RE: [PATCH v4] drm/amdgpu: Fix the race condition for draining retry fault

"Deng, Emily" <Emily.Deng@xxxxxxx> · Fri, 7 Mar 2025 01:27:04 +0000

[AMD Official Use Only - AMD Internal Distribution Only]






 
 



From: Chen, Xiaogang <Xiaogang.Chen@xxxxxxx>


Sent: Friday, March 7, 2025 1:01 AM

To: Deng, Emily <Emily.Deng@xxxxxxx>; amd-gfx@xxxxxxxxxxxxxxxxxxxxx

Subject: Re: [PATCH v4] drm/amdgpu: Fix the race condition for draining retry fault


 
Thanks for catch up and fix this race condition. It looks good to me. One minor thing below:

On 3/6/2025 12:03 AM, Emily Deng wrote:


Issue:
In the scenario where svm_range_restore_pages is called, but svm->checkpoint_ts
 has not been set and the retry fault has not been drained, svm_range_unmap_from_cpu
is triggered and calls svm_range_free. Meanwhile, svm_range_restore_pages
continues execution and reaches svm_range_from_addr. This results in
a "failed to find prange..." error, causing the page recovery to fail.

● PROVIDED MATERIAL:
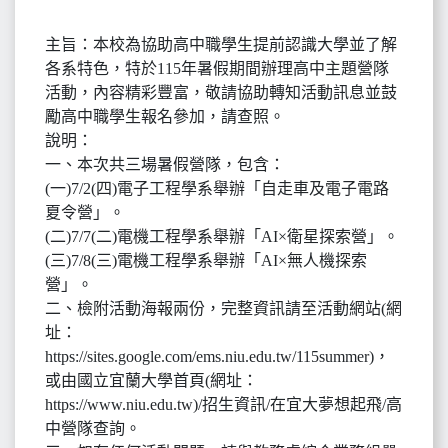
主旨：本校為協助高中職學生提前認識大學並了解
各系特色，特於115年暑假期間辦理高中主題營隊
活動，內容精彩豐富，敬請協助轉知活動訊息並鼓
勵高中職學生報名參加，請查照。
說明：
一、本次共三場暑假營隊，包含：
(一)7/2(四)電子工程學系舉辦「自走車及電子電路
夏令營」。
(二)7/7(二)電機工程學系舉辦「AI×衛星探索營」。
(三)7/8(三)電機工程學系舉辦「AI×無人機探索
營」。
二、檢附活動海報兩份，完整資訊請至活動網站(網
址：
https://sites.google.com/ems.niu.edu.tw/115summer)，
或由國立宜蘭大學首頁(網址：
https://www.niu.edu.tw)/招生資訊/在宜大夢想起飛/高
中營隊查詢。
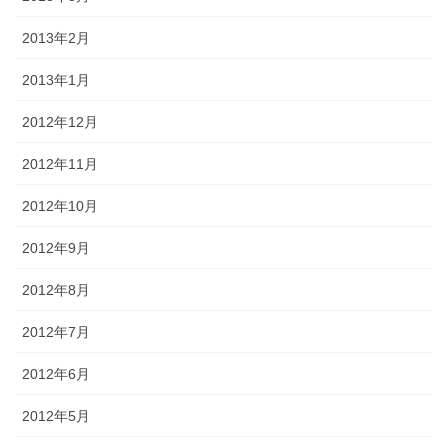
2013年2月
2013年1月
2012年12月
2012年11月
2012年10月
2012年9月
2012年8月
2012年7月
2012年6月
2012年5月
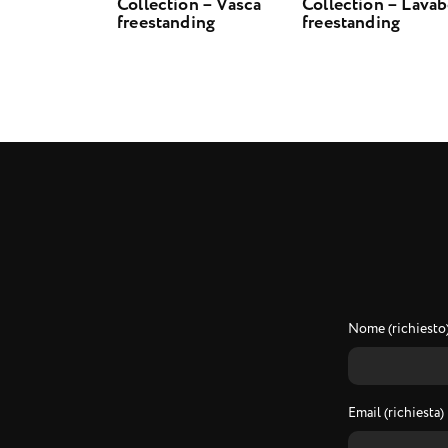
Collection – Vasca
Collection – Lava
freestanding
freestanding
Nome (richiesto
Email (richiesta)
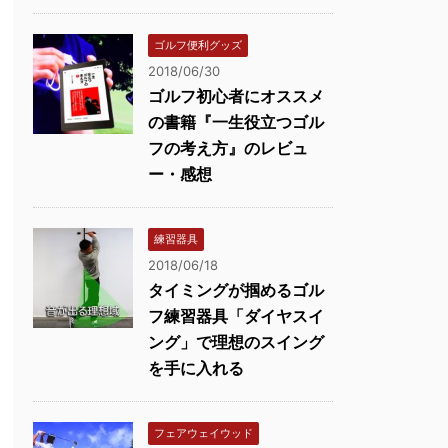
ゴルフ便利グッズ
2018/06/30
ゴルフ初心者にオススメ
の書籍『一生役立つゴル
フの考え方』のレビュ
ー・感想
練習器具
2018/06/18
タイミングが掴めるゴル
フ練習器具「ダイヤスイ
ング」で理想のスイング
を手に入れる
フェアウェイウッド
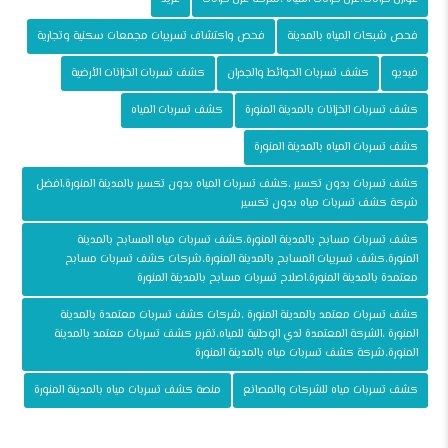
فحص شبكات المياه بالمدينة
فحص واكتشاف تسريبات مجمعات سكنية وتجارية
فيديو
كشف تسربات الحوائط والجدران
كشف تسربات الخزانات الأرضية
كشف تسربات الخزانات بالمدينة المنورة
كشف تسربات المياه
كشف تسربات المياه بالمدينة المنورة
كشف تسربات بدون تكسير ،كشف تسربات المياه بدون تكسير بالمدينة المنورة،افضل
شركة كشف تسربات مياه بدون تكسير
كشف تسربات مسابح بالمدينة المنورة،كشف تسربات مياه المسابح بالمدينة
المنورة،كشف تسريبات المسابح بالمدينة المنورة،شركات كشف تسربات مسابح
معتمدة بالمدينة المنورة،اصلاح تسربات مسابح بالمدينة المنورة
كشف تسربات معتمد بالمدينة المنورة ،شركات كشف تسربات معتمدة بالمدينة
المنورة ،الشركة المعتمدة لدي الوطنية للمياه،تقرير كشف تسربات معتمد بالمدينة
المنورة،شركة كشف تسربات مياه بالمدينة المنورة
كشف تسربات مياه للشركات والمصانع
منصة كشف تسربات مياه بالمدينة المنورة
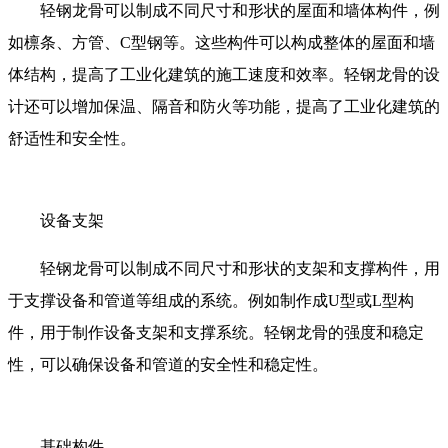
轻钢龙骨可以制成不同尺寸和形状的屋面和墙体构件，例
如檩条、方管、C型钢等。这些构件可以构成整体的屋面和墙
体结构，提高了工业化建筑的施工速度和效率。轻钢龙骨的设
计还可以增加保温、隔音和防火等功能，提高了工业化建筑的
舒适性和安全性。
设备支架
轻钢龙骨可以制成不同尺寸和形状的支架和支撑构件，用
于支撑设备和管道等组成的系统。例如制作成U型或L型构
件，用于制作设备支架和支撑系统。轻钢龙骨的强度和稳定
性，可以确保设备和管道的安全性和稳定性。
基础构件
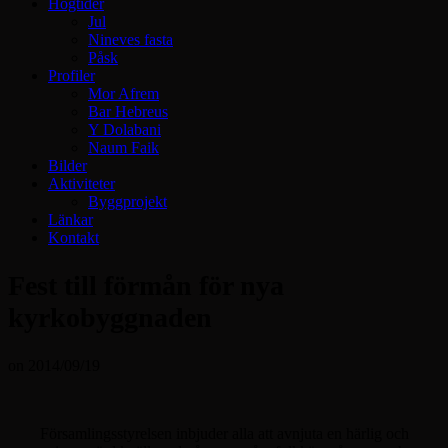
Högtider
Jul
Nineves fasta
Påsk
Profiler
Mor Afrem
Bar Hebreus
Y Dolabani
Naum Faik
Bilder
Aktiviteter
Byggprojekt
Länkar
Kontakt
Fest till förmån för nya
kyrkobyggnaden
on
2014/09/19
Församlingsstyrelsen inbjuder alla att avnjuta en härlig och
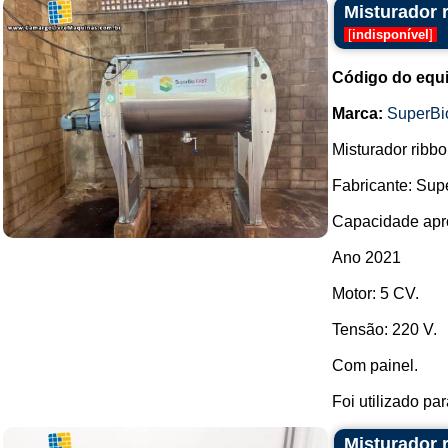
Misturador 
[
indisponível
]
Código do equ
Marca:
SuperBi
Misturador ribb
Fabricante: Sup
Capacidade apro
Ano 2021
Motor: 5 CV.
Tensão: 220 V.
Com painel.
Foi utilizado par
Misturador 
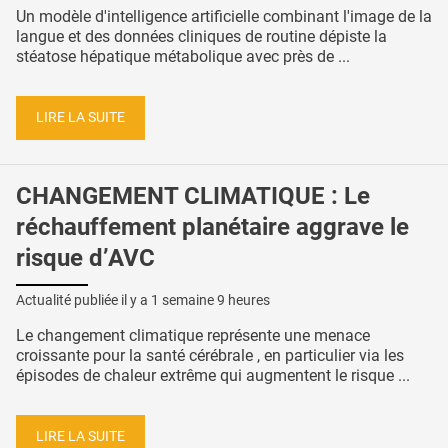
Un modèle d'intelligence artificielle combinant l'image de la
langue et des données cliniques de routine dépiste la
stéatose hépatique métabolique avec près de ...
LIRE LA SUITE
CHANGEMENT CLIMATIQUE : Le
réchauffement planétaire aggrave le
risque d’AVC
Actualité publiée il y a
1 semaine 9 heures
Le changement climatique représente une menace
croissante pour la santé cérébrale , en particulier via les
épisodes de chaleur extrême qui augmentent le risque ...
LIRE LA SUITE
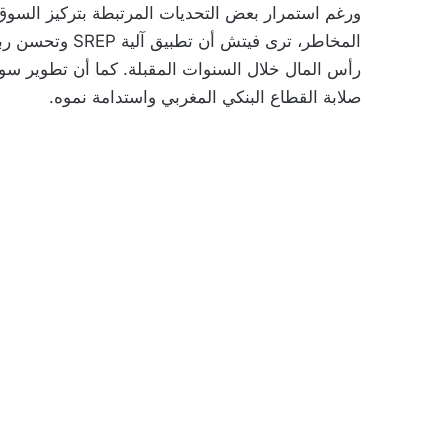
ورغم استمرار بعض التحديات المرتبطة بتركيز السو
المخاطر، ترى فيت
رأس المال خلال السنوات المقبلة. كما أن تطوير سوق
صلابة القطاع البنكي المغربي واستدامة نموه.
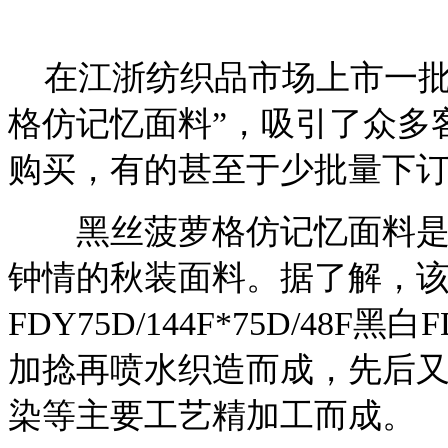
在江浙纺织品市场上市一批
格仿记忆面料”，吸引了众多
购买，有的甚至于少批量下
黑丝菠萝格仿记忆面料是仿
钟情的秋装面料。据了解，
FDY75D/144F*75D/4
加捻再喷水织造而成，先后
染等主要工艺精加工而成。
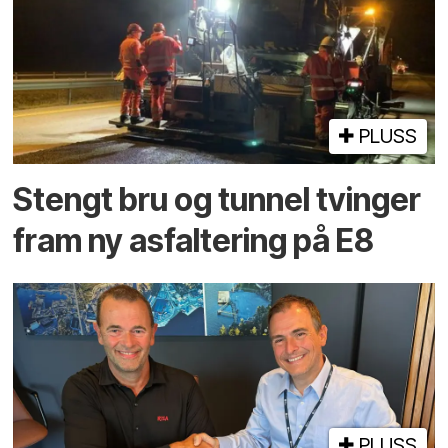
PLUSS
Stengt bru og tunnel tvinger
fram ny asfaltering på E8
PLUSS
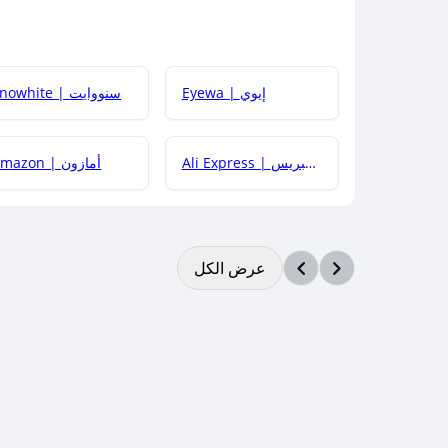
Eyewa | إيوي
Snowhite | سنووايت
Ali Express | علي إكسبريس
Amazon | أمازون
عرض الكل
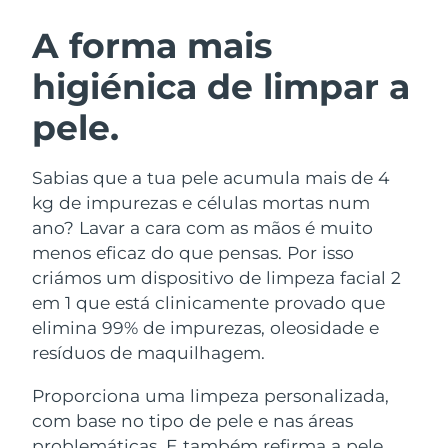
ROTINA DE BELEZA SUECA
Áustria
Entrega prevista
8/10/26
A forma mais
higiénica de limpar a
Barein
Entrega prevista
8/11/26
pele.
Limpeza facial
Lifting facial
Bélgica
Entrega prevista
8/10/26
LUNA™ 4 kit
BEAR™ 2 kit
Bermudas
Entrega prevista
8/16/26
Sabias que a tua pele acumula mais de 4
Anti-aging massage
Microcurrent toning
kg de impurezas e células mortas num
Bósnia e
ano? Lavar a cara com as mãos é muito
Entrega prevista
8/13/26
Hidratação
Cuidado oral
Herzegovina
menos eficaz do que pensas. Por isso
LUNA™ 4 Plus
BEAR™ 2 go
UFO™ 3 kit
issa™ 4
criámos um dispositivo de limpeza facial 2
Massage, LED heating
Microcurrent toning on-the-go
Brunei
Entrega prevista
8/15/26
TRATAMENTO ANTIENVELHECIMENTO
em 1 que está clinicamente provado que
Deep facial hydration
Hybrid silicone sonic toothbrush
FAQ™
elimina 99% de impurezas, oleosidade e
Bulgária
Entrega prevista
8/10/26
resíduos de maquilhagem.
LUNA™ 4 Men
BEAR™ 2 eyes & lips
UFO™ 3 LED
NEW
issa™ 4 plus
Canadá
For men, anti-aging massage
Microcurrent line smoothing device
Entrega prevista
8/14/26
Proporciona uma limpeza personalizada,
Near-infrared and red light therapy
Smart hybrid silicone sonic toothbrush
device
com base no tipo de pele e nas áreas
Chile
Entrega prevista
8/14/26
Antienvelhecimento
Tratamentos LED
problemáticas. E também refirma a pele,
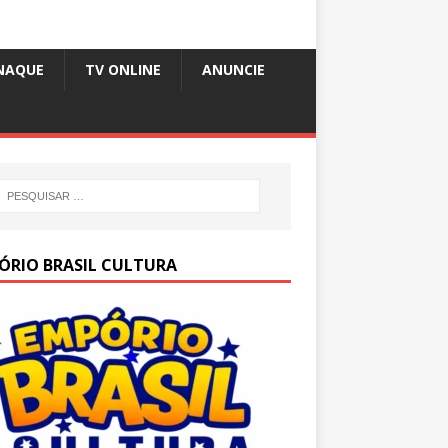
NAQUE
TV ONLINE
ANUNCIE
ÓRIO BRASIL CULTURA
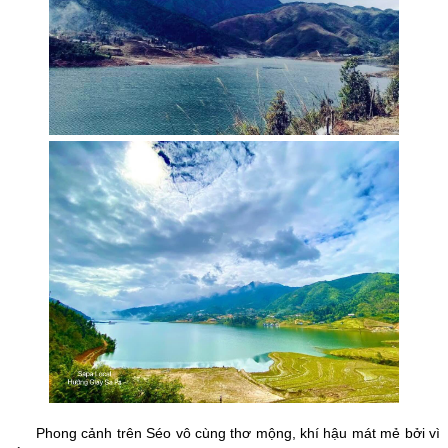
Phong cảnh trên Séo vô cùng thơ mộng, khí hậu mát mẻ bởi vì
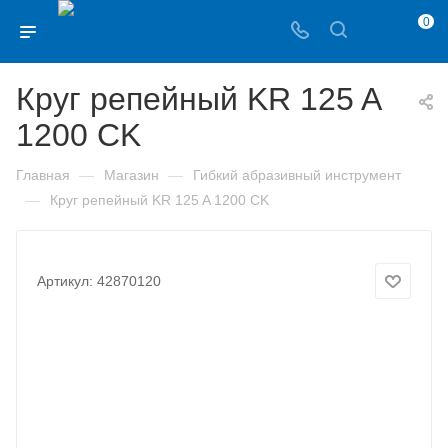
0
Круг репейный KR 125 A
1200 CK
—
—
Главная
Магазин
Гибкий абразивный инструмент
—
Круг репейный KR 125 A 1200 CK
Артикул:
42870120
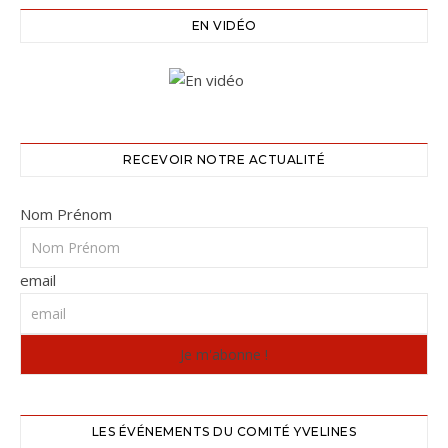
EN VIDÉO
RECEVOIR NOTRE ACTUALITÉ
Nom Prénom
email
LES ÉVÉNEMENTS DU COMITÉ YVELINES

● EXERCISE BRIEF: Reproduce the section of the patch email that begins at the words "Thanks for catch" and ends after "recovery to fail.".

● ANSWER TO THIS PROBLEM:
Thanks for catch up and fix this race condition. It looks good to me. One minor thing below:

On 3/6/2025 12:03 AM, Emily Deng wrote:


Issue:
In the scenario where svm_range_restore_pages is called, but svm->checkpoint_ts
 has not been set and the retry fault has not been drained, svm_range_unmap_from_cpu
is triggered and calls svm_range_free. Meanwhile, svm_range_restore_pages
continues execution and reaches svm_range_from_addr. This results in
a "failed to find prange..." error, causing the page recovery to fail.